- Assignment: Pull out the full passage about freight wagons and ferry crossings in the John Day country, and reproduce it word for word.

- Text provided:

********************

As The Dalles to Canyon City Road improved, pack outfits were replaced with commercial freight wagons capable of hauling larger items such as machinery, fencing, pianos, bricks, pipes, and handcarts. Freight teams consisted of from six to twelve horses, and two to four wagons. Freighting outfits continued to supply the John Day region, its ranches and towns, well into the twentieth century (Oliver 1961: 87-89).

Spray ferry crossing
Fig. 26. Site of the ca. 1900 ferry crossing at Spray; F. K. Lentz 1996 (National Park Service).

As the John Day country opened up to settlement, cattlemen and farmers filtered into the river valley. Their presence along the bottomlands led to locally-strategic river crossings. The shallow stream of the John Day could be readily forded eight months of the year. During times of normal high water in the late winter and early spring, cable ferries were operated by settlers at key locations, including the small settlements at Clarno, Twickenham, Service Creek, Spray, Kimberly, and Dayville. These ferries served as connecting links on stage and mail routes established in the 1870s and 1880s. With the advent of motorized transport after 1900, bridges were built at many of the old ferry crossings (Campbell 1976: 41-44).

********************

- Entries provided:

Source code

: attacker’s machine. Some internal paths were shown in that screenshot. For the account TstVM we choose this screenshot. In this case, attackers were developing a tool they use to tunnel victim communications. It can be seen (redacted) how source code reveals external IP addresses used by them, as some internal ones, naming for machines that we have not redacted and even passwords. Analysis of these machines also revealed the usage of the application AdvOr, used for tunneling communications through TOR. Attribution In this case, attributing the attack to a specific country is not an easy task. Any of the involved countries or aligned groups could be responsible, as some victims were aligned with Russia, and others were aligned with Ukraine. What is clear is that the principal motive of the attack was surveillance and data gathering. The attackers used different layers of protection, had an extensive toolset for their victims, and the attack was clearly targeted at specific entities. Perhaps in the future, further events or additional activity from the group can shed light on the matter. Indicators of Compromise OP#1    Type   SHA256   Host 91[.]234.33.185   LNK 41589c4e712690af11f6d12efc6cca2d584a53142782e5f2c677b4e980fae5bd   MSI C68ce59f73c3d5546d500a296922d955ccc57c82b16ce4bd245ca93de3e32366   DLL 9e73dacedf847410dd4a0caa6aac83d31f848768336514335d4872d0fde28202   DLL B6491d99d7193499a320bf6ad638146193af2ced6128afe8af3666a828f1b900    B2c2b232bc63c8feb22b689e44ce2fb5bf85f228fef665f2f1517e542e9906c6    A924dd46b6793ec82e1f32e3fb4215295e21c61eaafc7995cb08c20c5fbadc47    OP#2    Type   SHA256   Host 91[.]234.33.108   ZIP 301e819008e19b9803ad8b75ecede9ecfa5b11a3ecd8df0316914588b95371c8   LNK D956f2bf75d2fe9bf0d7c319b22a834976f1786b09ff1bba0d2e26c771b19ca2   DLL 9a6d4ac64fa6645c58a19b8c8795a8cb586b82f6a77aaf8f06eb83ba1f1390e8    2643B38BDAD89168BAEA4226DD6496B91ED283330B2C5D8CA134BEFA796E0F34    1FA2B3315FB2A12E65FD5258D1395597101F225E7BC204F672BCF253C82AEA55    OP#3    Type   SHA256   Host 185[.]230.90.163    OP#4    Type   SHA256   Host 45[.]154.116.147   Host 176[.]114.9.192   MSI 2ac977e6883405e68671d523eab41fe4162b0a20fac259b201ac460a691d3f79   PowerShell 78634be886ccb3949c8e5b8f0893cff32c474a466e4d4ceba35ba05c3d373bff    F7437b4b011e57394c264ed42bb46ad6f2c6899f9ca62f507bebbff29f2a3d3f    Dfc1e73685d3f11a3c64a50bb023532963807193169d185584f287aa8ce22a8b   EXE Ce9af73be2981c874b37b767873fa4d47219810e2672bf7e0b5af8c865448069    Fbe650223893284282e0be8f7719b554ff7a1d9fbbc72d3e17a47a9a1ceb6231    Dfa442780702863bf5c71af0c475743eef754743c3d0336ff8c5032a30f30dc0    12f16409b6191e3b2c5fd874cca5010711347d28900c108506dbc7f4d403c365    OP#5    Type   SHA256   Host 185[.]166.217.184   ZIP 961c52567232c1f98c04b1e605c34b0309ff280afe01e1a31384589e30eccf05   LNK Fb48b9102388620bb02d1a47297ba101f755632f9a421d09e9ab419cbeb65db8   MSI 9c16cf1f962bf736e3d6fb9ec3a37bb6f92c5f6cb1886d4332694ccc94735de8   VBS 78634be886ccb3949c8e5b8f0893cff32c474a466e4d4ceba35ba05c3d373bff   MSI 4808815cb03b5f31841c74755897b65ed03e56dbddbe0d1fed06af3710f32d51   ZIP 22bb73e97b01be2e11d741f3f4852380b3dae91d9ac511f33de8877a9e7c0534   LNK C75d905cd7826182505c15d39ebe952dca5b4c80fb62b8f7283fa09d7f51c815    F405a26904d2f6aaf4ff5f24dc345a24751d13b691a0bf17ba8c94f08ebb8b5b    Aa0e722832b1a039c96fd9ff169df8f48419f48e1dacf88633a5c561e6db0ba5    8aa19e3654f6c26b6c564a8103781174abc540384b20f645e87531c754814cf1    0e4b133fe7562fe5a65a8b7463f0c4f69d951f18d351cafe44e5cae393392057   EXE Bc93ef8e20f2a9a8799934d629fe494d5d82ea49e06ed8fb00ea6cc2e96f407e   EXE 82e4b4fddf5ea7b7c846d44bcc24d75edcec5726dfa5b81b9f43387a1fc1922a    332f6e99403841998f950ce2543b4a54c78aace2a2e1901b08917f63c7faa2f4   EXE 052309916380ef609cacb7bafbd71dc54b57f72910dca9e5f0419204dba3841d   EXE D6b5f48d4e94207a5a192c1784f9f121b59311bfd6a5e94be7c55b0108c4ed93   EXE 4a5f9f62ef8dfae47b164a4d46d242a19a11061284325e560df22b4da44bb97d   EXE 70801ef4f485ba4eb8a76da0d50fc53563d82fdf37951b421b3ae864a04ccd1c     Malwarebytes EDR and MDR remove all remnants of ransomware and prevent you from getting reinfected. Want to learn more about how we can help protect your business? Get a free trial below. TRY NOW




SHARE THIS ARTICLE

********************

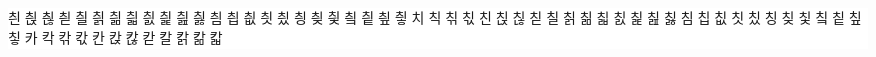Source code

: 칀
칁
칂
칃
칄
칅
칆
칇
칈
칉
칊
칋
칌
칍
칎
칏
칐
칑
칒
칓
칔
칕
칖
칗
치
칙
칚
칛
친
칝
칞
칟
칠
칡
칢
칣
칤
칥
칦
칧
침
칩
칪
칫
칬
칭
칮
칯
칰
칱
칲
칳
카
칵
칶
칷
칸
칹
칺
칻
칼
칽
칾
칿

********************

- Task result:
As The Dalles to Canyon City Road improved, pack outfits were replaced with commercial freight wagons capable of hauling larger items such as machinery, fencing, pianos, bricks, pipes, and handcarts. Freight teams consisted of from six to twelve horses, and two to four wagons. Freighting outfits continued to supply the John Day region, its ranches and towns, well into the twentieth century (Oliver 1961: 87-89).

Spray ferry crossing
Fig. 26. Site of the ca. 1900 ferry crossing at Spray; F. K. Lentz 1996 (National Park Service).

As the John Day country opened up to settlement, cattlemen and farmers filtered into the river valley. Their presence along the bottomlands led to locally-strategic river crossings. The shallow stream of the John Day could be readily forded eight months of the year. During times of normal high water in the late winter and early spring, cable ferries were operated by settlers at key locations, including the small settlements at Clarno, Twickenham, Service Creek, Spray, Kimberly, and Dayville. These ferries served as connecting links on stage and mail routes established in the 1870s and 1880s. With the advent of motorized transport after 1900, bridges were built at many of the old ferry crossings (Campbell 1976: 41-44).